Scientific classification
- Kingdom: Plantae
- Clade: Embryophytes
- Clade: Tracheophytes
- Clade: Spermatophytes
- Clade: Angiosperms
- Clade: Eudicots
- Order: Proteales
- Family: Proteaceae
- Genus: Grevillea
- Species: G. endlicheriana
- Binomial name: Grevillea endlicheriana Meisn.
- Synonyms: Grevillea filifolia Meisn.

= Grevillea endlicheriana =

- Genus: Grevillea
- Species: endlicheriana
- Authority: Meisn.
- Conservation status: LC
- Synonyms: Grevillea filifolia Meisn.

Species of shrub endemic to Western Australia

Grevillea endlicheriana, commonly known as spindly grevillea, is a species of flowering plant in the family Proteaceae and is endemic to the south-west of Western Australia. It is an erect shrub with linear leaves, and groups of white, pink tinged flowers.

==Description==
Grevillea endlicheriana is an erect shrub that typically grows to a height of 1–2.5 m. Its leaves are usually linear, 30–130 mm long and 0.5–3 mm wide. Both surfaces of the leaves are covered with silky hairs. The flowers are arranged on flowering branches on a rachis 5–20 mm long and are white with a pink tinge to pale pink, the pistil 7.5–12 mm long. Flowering occurs from July to November and the fruit is an elliptic to more or less spherical follicle 8.0–8.5 mm long.

==Taxonomy==
Grevillea endlicheriana was first formally described in 1845 by Carl Meissner in Plantae Preissianae, based on plant material collected from the Darling Scarp in 1839. The specific epithet (endlicheriana) honours Stephan Endlicher.
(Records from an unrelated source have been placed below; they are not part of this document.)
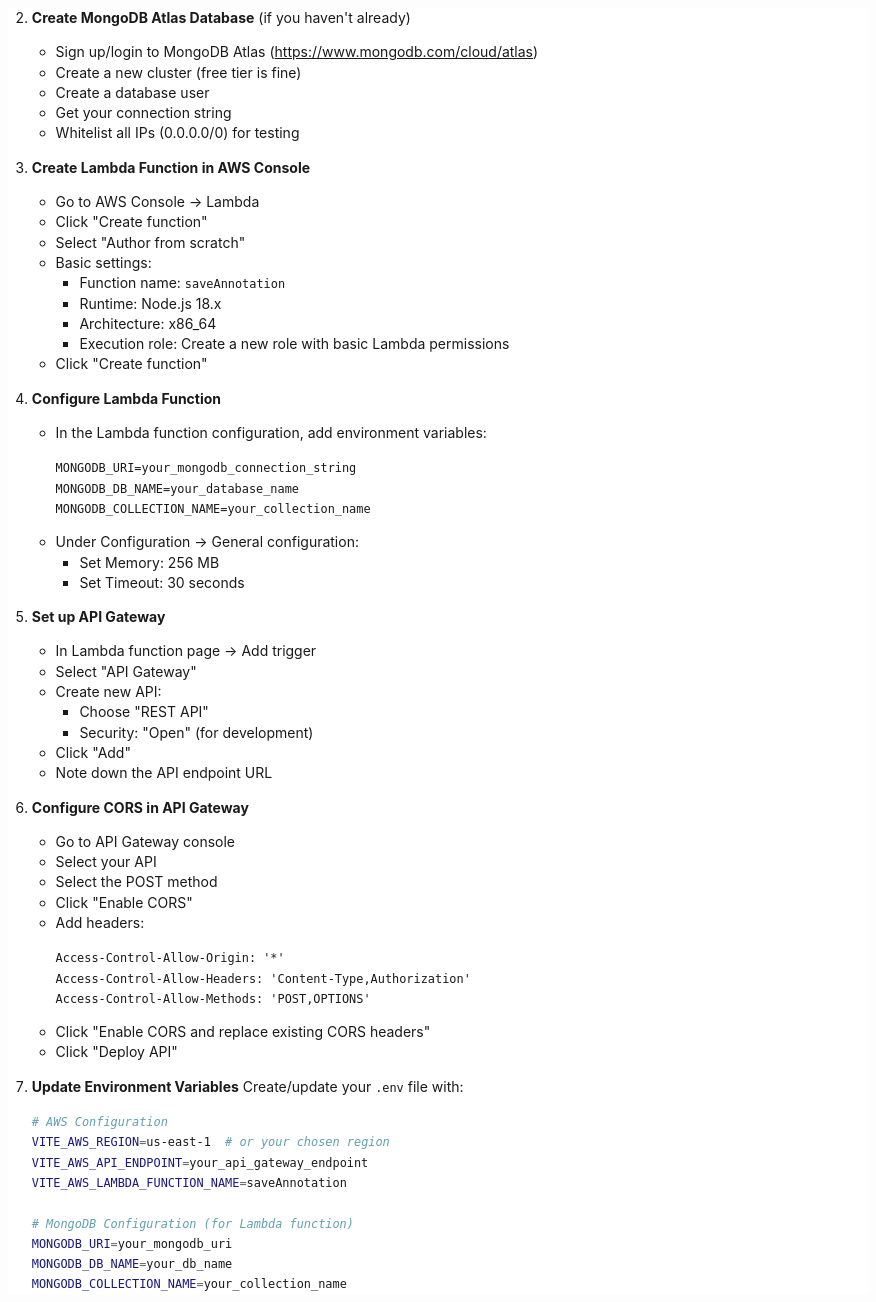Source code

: 2. **Create MongoDB Atlas Database** (if you haven't already)
   - Sign up/login to MongoDB Atlas (https://www.mongodb.com/cloud/atlas)
   - Create a new cluster (free tier is fine)
   - Create a database user
   - Get your connection string
   - Whitelist all IPs (0.0.0.0/0) for testing

3. **Create Lambda Function in AWS Console**
   - Go to AWS Console → Lambda
   - Click "Create function"
   - Select "Author from scratch"
   - Basic settings:
     - Function name: `saveAnnotation`
     - Runtime: Node.js 18.x
     - Architecture: x86_64
     - Execution role: Create a new role with basic Lambda permissions
   - Click "Create function"

4. **Configure Lambda Function**
   - In the Lambda function configuration, add environment variables:
     ```
     MONGODB_URI=your_mongodb_connection_string
     MONGODB_DB_NAME=your_database_name
     MONGODB_COLLECTION_NAME=your_collection_name
     ```
   - Under Configuration → General configuration:
     - Set Memory: 256 MB
     - Set Timeout: 30 seconds

5. **Set up API Gateway**
   - In Lambda function page → Add trigger
   - Select "API Gateway"
   - Create new API:
     - Choose "REST API"
     - Security: "Open" (for development)
   - Click "Add"
   - Note down the API endpoint URL

6. **Configure CORS in API Gateway**
   - Go to API Gateway console
   - Select your API
   - Select the POST method
   - Click "Enable CORS"
   - Add headers:
     ```
     Access-Control-Allow-Origin: '*'
     Access-Control-Allow-Headers: 'Content-Type,Authorization'
     Access-Control-Allow-Methods: 'POST,OPTIONS'
     ```
   - Click "Enable CORS and replace existing CORS headers"
   - Click "Deploy API"

7. **Update Environment Variables**
   Create/update your `.env` file with:
   ```bash
   # AWS Configuration
   VITE_AWS_REGION=us-east-1  # or your chosen region
   VITE_AWS_API_ENDPOINT=your_api_gateway_endpoint
   VITE_AWS_LAMBDA_FUNCTION_NAME=saveAnnotation
   
   # MongoDB Configuration (for Lambda function)
   MONGODB_URI=your_mongodb_uri
   MONGODB_DB_NAME=your_db_name
   MONGODB_COLLECTION_NAME=your_collection_name
   ```
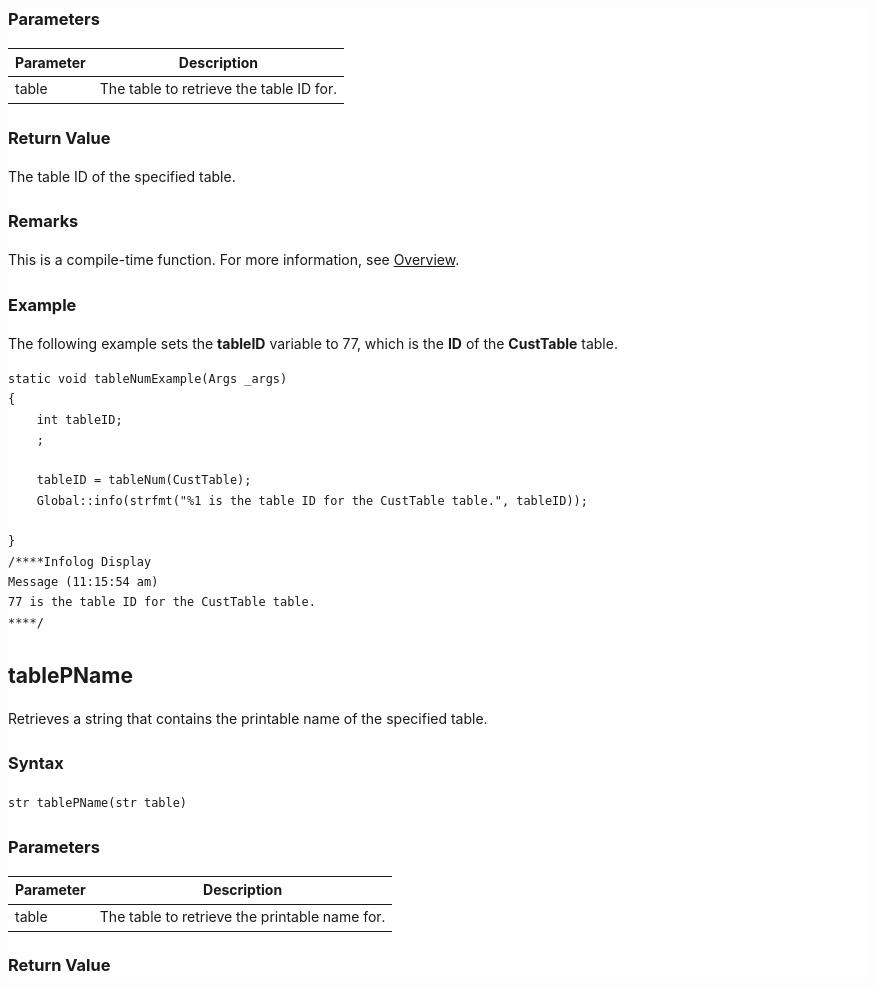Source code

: ### Parameters

| Parameter | Description                             |
|-----------|-----------------------------------------|
| table     | The table to retrieve the table ID for. |

### Return Value

The table ID of the specified table.

### Remarks

This is a compile-time function. For more information, see [Overview](#overview).

### Example

The following example sets the **tableID** variable to 77, which is the **ID** of the **CustTable** table.

```xpp
static void tableNumExample(Args _args)
{
    int tableID;
    ;

    tableID = tableNum(CustTable);
    Global::info(strfmt("%1 is the table ID for the CustTable table.", tableID));

}
/****Infolog Display
Message (11:15:54 am)
77 is the table ID for the CustTable table.
****/
```

## tablePName
Retrieves a string that contains the printable name of the specified table.

### Syntax

```xpp
str tablePName(str table)
```

### Parameters

| Parameter | Description                                   |
|-----------|-----------------------------------------------|
| table     | The table to retrieve the printable name for. |

### Return Value
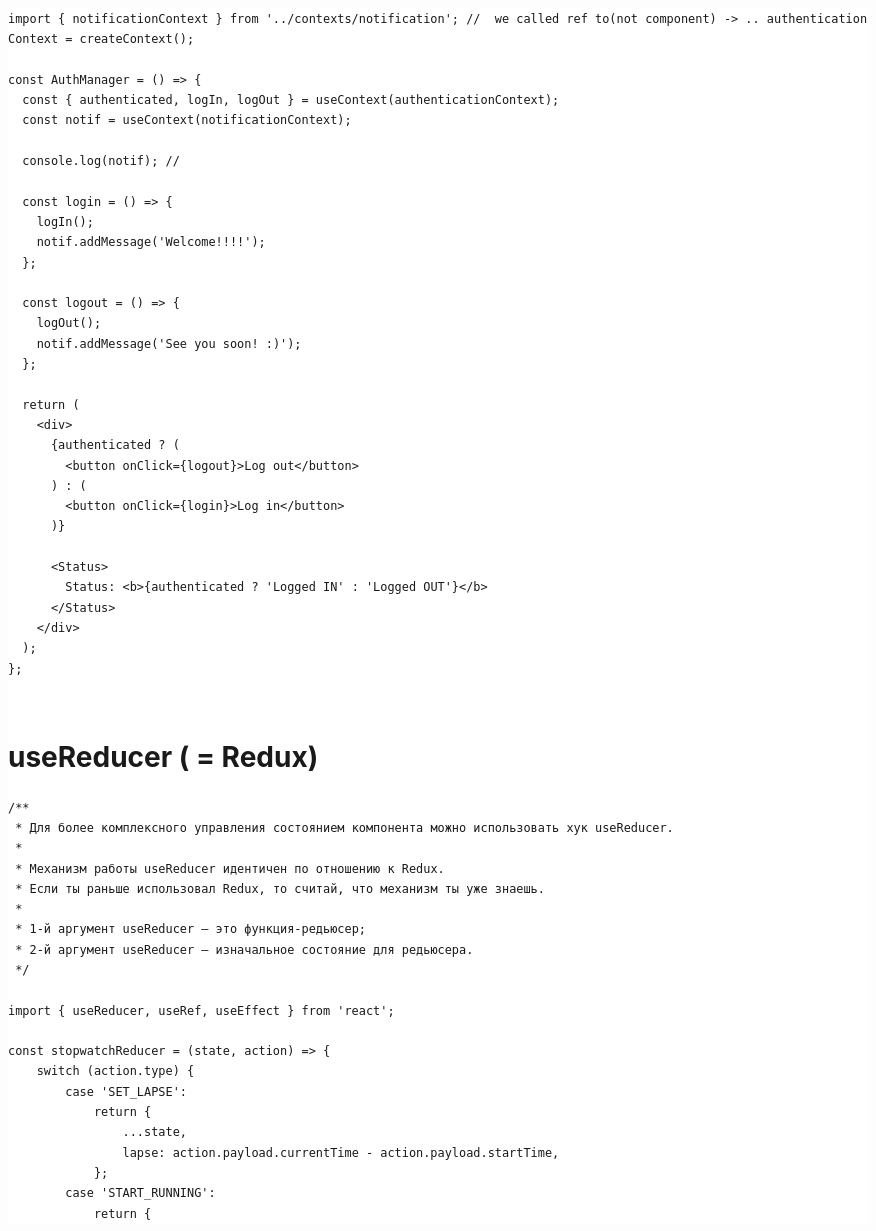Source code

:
 ```
import { notificationContext } from '../contexts/notification'; //  we called ref to(not component) -> .. authenticationContext = createContext();

const AuthManager = () => {
  const { authenticated, logIn, logOut } = useContext(authenticationContext);
  const notif = useContext(notificationContext);

  console.log(notif); // 

  const login = () => {
    logIn();
    notif.addMessage('Welcome!!!!');
  };

  const logout = () => {
    logOut();
    notif.addMessage('See you soon! :)');
  };

  return (
    <div>
      {authenticated ? (
        <button onClick={logout}>Log out</button>
      ) : (
        <button onClick={login}>Log in</button>
      )}

      <Status>
        Status: <b>{authenticated ? 'Logged IN' : 'Logged OUT'}</b>
      </Status>
    </div>
  );
};


```



# useReducer ( = Redux)

```
/**
 * Для более комплексного управления состоянием компонента можно использовать хук useReducer.
 *
 * Механизм работы useReducer идентичен по отношению к Redux.
 * Если ты раньше использовал Redux, то считай, что механизм ты уже знаешь.
 *
 * 1-й аргумент useReducer — это функция-редьюсер;
 * 2-й аргумент useReducer — изначальное состояние для редьюсера.
 */

import { useReducer, useRef, useEffect } from 'react';

const stopwatchReducer = (state, action) => {
    switch (action.type) {
        case 'SET_LAPSE':
            return {
                ...state,
                lapse: action.payload.currentTime - action.payload.startTime,
            };
        case 'START_RUNNING':
            return {
```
==Distribution and habitat==
Spindly grevillea grows in woodland or shrubland between Mogumber and Kelmscott with a disjunct population near Wongan Hills, in the Avon Wheatbelt, Jarrah Forest, Mallee and Swan Coastal Plain biogeographic regions of south-western Western Australia.

==Conservation status==
This grevillea is listed as least concern on the IUCN Red List of Threatened Species and as not threatened by the Western Australian Government Department of Biodiversity, Conservation and Attractions. Despite its relatively limited distribution, it is locally common and its population appears largely stable. There are no major threats affecting this species, either currently or in the near future.